While I wish I could say that I don’t ever wish for our struggles and journey to come to an end (basically I hope every hour of every day that God will have heard our prayers for a child), the truth is it begins to set in a tiny bit more. That just maybe there is something to this so called struggle. And sometimes it takes another person pointing it out, but there is a change occurring in me. It may have started as a whisper and maybe it still feels like a whisper, but it is ever present.
I went for a follow-up appointment with my functional medicine doctor on Friday. And its times like that, where I tend to hold my breath. I was like a wound up stress ball of emotion the entire week leading up to it. Everything seemed to bother or upset me. Because somehow in my mind, I had this uncanny hope that maybe we’d get fabulous news and somehow my whole life would be changed after this appointment.
*Bubble burst.* It didn’t get changed.
Well technically speaking any way. It wasn’t the grand appointment I had been praying for. But instead it felt like, at least at the time, more bad news. On top of my Celiac’s, thyroid issue, and infertility, my naturopath also let me know that my iodine levels were ghastly low. My estrogen and progesterone levels weren’t in good shape either. Oh, and I needed to begin restricting carbs more than I already had been because my hemoglobin A1c levels weren’t in the most optimal range. I of course handled this all like a champion (not) as I curled up into a fetal position in bed at home, crying, asking God “why?” for the umpteenth billion time.
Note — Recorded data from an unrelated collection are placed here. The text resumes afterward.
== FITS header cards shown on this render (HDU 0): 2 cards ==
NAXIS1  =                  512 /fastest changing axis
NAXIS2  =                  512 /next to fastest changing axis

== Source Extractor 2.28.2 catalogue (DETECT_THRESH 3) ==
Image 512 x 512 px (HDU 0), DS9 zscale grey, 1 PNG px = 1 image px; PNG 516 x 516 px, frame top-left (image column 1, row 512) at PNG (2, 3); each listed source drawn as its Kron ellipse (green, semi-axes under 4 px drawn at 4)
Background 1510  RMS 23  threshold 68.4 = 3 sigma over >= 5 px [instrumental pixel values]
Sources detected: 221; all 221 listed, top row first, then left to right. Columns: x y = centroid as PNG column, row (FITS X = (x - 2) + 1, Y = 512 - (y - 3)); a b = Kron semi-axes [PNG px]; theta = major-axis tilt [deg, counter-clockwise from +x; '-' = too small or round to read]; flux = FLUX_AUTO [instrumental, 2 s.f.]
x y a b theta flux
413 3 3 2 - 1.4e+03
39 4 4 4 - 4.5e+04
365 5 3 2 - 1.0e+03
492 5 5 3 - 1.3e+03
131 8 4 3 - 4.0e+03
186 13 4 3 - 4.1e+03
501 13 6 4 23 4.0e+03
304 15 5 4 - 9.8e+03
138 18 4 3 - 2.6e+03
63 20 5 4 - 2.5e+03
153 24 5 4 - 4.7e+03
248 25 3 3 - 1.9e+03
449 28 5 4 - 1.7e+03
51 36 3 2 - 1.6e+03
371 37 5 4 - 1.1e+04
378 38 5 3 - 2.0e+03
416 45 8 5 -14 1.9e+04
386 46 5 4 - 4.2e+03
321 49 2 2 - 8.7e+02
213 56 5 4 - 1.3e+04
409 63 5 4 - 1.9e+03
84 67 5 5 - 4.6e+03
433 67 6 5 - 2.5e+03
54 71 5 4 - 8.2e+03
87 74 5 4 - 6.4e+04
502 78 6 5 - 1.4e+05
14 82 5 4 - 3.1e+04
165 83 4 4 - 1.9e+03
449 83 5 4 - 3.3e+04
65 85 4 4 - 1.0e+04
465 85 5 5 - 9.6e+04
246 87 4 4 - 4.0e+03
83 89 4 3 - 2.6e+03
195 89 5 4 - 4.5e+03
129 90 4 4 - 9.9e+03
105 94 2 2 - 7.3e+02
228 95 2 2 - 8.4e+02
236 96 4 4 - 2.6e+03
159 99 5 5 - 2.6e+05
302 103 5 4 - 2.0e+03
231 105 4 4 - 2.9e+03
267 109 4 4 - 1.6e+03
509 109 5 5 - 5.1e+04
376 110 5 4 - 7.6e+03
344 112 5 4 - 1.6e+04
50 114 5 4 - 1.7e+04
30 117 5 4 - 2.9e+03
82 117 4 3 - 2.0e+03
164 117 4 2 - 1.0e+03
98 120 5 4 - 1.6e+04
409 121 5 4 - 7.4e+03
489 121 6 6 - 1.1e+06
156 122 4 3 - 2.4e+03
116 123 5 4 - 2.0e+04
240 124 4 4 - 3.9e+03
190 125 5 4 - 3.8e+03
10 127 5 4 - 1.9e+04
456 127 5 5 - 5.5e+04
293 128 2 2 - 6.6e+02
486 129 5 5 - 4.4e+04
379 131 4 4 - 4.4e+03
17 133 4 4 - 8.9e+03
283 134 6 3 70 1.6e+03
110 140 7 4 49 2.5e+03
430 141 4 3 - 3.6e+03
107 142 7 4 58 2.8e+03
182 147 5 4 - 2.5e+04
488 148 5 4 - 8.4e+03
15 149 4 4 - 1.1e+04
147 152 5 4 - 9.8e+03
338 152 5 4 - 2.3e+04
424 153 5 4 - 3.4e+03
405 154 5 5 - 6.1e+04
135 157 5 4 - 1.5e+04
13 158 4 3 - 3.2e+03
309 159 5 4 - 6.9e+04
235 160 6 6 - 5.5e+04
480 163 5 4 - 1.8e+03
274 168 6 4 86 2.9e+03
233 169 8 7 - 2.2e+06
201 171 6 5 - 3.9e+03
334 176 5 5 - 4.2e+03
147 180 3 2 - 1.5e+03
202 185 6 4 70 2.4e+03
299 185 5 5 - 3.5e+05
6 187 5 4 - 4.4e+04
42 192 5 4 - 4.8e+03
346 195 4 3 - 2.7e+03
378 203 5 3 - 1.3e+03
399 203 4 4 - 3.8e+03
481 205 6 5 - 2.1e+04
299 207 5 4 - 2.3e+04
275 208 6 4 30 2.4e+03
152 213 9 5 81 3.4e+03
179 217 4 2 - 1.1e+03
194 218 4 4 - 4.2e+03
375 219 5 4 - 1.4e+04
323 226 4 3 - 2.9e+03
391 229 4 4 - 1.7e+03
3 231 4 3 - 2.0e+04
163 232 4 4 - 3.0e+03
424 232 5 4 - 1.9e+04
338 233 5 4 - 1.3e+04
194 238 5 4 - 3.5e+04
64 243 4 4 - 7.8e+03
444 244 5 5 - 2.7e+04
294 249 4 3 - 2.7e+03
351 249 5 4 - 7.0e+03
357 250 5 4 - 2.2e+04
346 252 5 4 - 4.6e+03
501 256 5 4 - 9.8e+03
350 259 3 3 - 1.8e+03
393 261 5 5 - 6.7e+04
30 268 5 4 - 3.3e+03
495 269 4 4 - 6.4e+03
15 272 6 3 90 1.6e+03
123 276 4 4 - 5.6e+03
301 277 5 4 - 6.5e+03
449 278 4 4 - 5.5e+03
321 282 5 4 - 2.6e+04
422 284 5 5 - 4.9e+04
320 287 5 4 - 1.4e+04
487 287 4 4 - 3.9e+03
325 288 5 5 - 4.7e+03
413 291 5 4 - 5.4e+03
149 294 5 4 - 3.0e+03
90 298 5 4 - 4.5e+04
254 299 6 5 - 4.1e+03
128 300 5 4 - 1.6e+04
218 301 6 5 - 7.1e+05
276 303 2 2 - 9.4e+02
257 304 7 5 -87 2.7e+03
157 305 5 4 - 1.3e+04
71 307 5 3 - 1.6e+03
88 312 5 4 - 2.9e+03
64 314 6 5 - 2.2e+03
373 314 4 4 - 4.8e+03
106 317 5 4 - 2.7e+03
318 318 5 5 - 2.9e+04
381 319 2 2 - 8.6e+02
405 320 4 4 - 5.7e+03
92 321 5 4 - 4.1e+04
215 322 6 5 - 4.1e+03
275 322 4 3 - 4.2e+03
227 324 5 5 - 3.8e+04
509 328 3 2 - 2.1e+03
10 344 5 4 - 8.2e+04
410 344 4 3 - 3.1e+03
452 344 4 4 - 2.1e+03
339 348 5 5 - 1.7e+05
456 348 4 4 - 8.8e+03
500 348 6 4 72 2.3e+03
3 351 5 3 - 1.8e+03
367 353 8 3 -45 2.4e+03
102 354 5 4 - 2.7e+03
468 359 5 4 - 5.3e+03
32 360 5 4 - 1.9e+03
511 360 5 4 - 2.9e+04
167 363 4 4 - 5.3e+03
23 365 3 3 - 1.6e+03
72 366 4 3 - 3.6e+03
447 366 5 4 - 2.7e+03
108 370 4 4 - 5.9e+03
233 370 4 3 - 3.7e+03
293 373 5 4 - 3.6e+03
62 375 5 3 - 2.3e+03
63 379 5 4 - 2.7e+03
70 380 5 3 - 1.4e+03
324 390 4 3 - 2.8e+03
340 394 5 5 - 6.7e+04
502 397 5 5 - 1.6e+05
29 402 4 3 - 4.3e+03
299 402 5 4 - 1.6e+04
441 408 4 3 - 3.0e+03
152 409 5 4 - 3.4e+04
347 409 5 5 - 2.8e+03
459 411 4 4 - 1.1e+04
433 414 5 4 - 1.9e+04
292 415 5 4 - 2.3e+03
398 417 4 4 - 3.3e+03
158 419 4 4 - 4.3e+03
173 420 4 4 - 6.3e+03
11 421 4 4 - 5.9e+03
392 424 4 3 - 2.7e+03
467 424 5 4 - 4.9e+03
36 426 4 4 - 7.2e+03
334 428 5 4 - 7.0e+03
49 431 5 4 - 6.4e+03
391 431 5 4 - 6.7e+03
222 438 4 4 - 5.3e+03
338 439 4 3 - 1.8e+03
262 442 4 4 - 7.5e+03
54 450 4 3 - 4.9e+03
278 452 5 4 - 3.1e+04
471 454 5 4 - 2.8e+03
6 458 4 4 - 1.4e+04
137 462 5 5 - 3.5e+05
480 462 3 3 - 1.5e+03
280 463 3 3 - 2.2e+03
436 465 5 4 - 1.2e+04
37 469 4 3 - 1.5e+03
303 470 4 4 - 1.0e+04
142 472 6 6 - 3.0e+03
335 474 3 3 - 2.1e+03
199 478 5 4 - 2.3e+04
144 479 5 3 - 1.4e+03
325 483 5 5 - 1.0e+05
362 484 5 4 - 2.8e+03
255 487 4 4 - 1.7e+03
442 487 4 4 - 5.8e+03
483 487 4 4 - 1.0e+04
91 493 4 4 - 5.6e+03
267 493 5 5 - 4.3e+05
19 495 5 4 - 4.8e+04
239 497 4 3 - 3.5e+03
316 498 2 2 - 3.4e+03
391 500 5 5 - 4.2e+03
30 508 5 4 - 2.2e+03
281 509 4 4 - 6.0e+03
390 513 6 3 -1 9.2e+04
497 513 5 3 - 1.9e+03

Fortunately, somewhere around midafternoon, I drug myself back out of bed and remembered the struggle. The process. The grit that comes with going through repeated heartache.
You just can’t give up.
The conversation with my husband happened days after my appointment, but I realized somewhere between Friday and Monday, why I do what I do. Fighting for my health and understanding my body better matters. I feel better. I feel SO UNBELIEVABLY better. I want to share that. I want to offer it to other people. And I want to change the story line of my journey. I want to keep the hope, amidst the grief, the pain, and the setbacks. I want to keep propelling myself forward towards our family’s shared goal: to expand our family.
Through diet changes alone, I have seen its overreaching impact on my family. Most obviously on me, who has been dealt the autoimmune disease card. SO much more energy, I often don’t know what to do with it. No more foggy brain, joint pain, crazy rashes, anxiety, or debilitating sadness. Better quality sleep, and no weird GI symptoms. But even my son, who has yet to be tested for Celiac’s, gets sick less and I swear he sleeps better with a more stable mood. Well, his mood is about as stable as a 3 year old’s mood can get.
So here I am today, letting you know, that with turning my diet and health on its head, I’ve learned more things than I could ever possible share on here with you. That sometimes the solution isn’t always just one thing. And sometimes things that are extraordinarily worthwhile take more time, more patience, and more work. But what I have learned even more recently is the broad sweeping impact diet has on all aspects of health.
I wish I had a success story today to share with you. But I don’t. At least not in the traditional sense. My success is right now. That I’m here getting to share my journey, my heart, and my perspective on diet and lifestyle with you. That I have transformed into a stronger, more resilient person who counts her blessing as often as she can and never seems to stop searching for more knowledge and information to better herself through healthy living.
If you’re looking for support, find a functional medicine specialist near you to begin the process of better health. I promise it’s not hocus pocus.